There are many health risks posed by air pollution, and according to the World Health Organization (WHO), most of that pollution is comprised of ozone, nitrogen dioxide, and sulfur dioxide. These pollutants are especially damaging to the respiratory and cardiovascular systems. New research, however, is beginning to show that air pollution affect the eyes, as well. Certain types of ocular surface abnormalities have been thought to be related to dry eye disease (DED), but there haven't been any large scale studies performed to substantiate that belief.

This study, however, has shed new light on the subject. The Korea National Health and Nutrition Examination Survey collected data from 16,824 participants between January of 2010 through December 2012. For the purpose of the study, DED was defined as previously diagnosed by an ophthalmologist or the presence of frequent ocular pain and discomfort, such as feeling dry or irritated. Information was collected from 283 national monitoring stations across South Korea pertaining to various air pollution measurements. The pollutants included average annual humidity, particulate matter with aerodynamic diameter <10 ┬Ám [PM10], ozone, and nitrogen dioxide levels.

With this information, researchers discovered that lower levels of humidity and higher levels of ozone were associated with DED. This result takes into account certain risk factors, like gender, dyslipidemia, thyroid disease, subjective health awareness, and previous ocular surgery. While there may be a correlation between the pollutants and the people suffering from DED, there's not yet enough information to form a cause-and-effect relationship between the two sets of data.
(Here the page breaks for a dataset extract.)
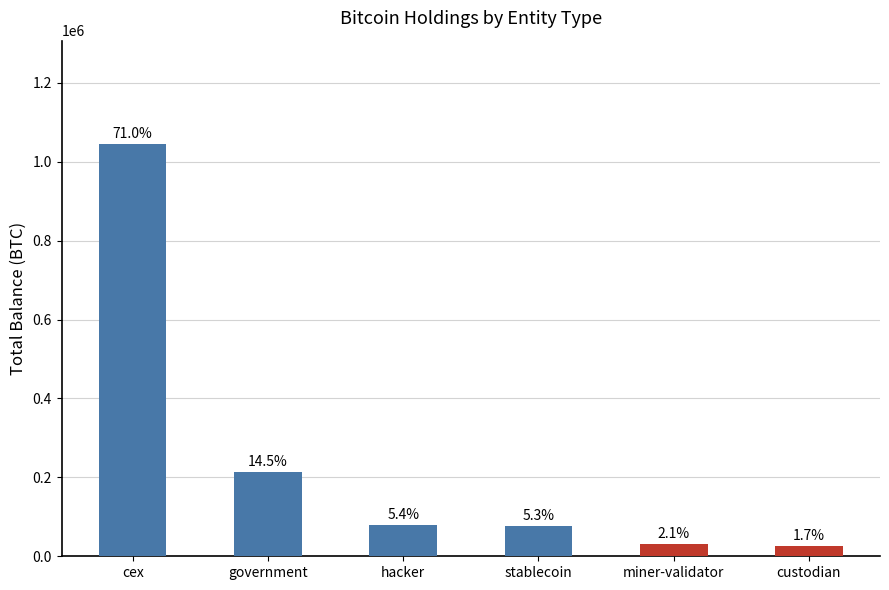

Reading left to right, what are all the values shown in this chart?

1045310.1	213783.9	79957.3	77446.6	31643.4	25163.0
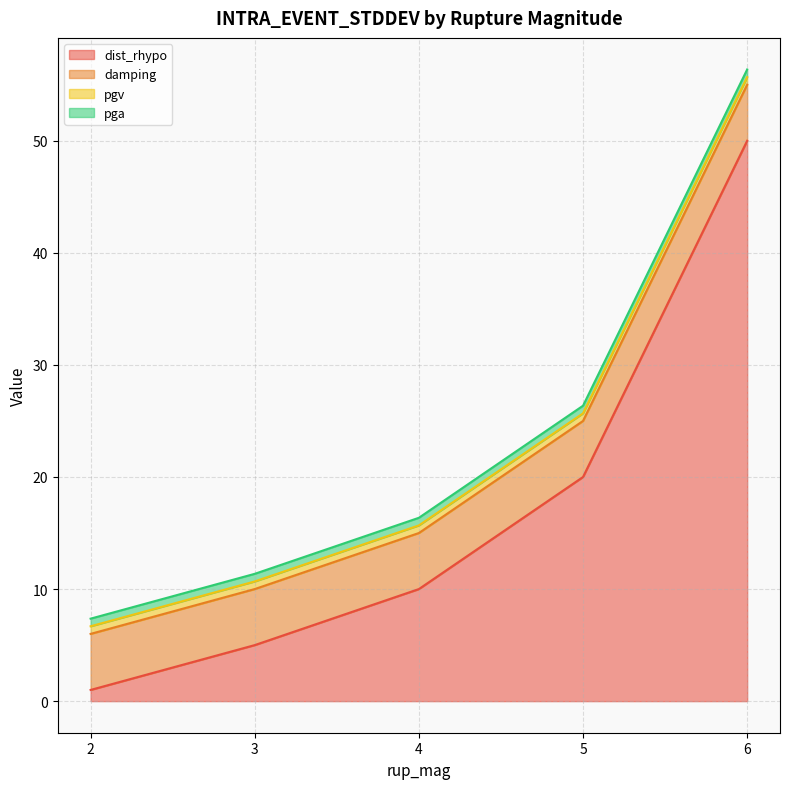

What is the difference between the highest and lowest values at 2.0?

4.3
From the listed pollutants monitored in the study, PM10 was ruled out as being a contributing factor to DED. Researched hypothesize that as the particulate matter comes in contact with the ocular surface, reflex tearing may flush it from the eye. Alternatively, PM10 levels in South Korea may not be high enough to induce negative effects on the eye. More studies in other areas of the world are needed to make that determination.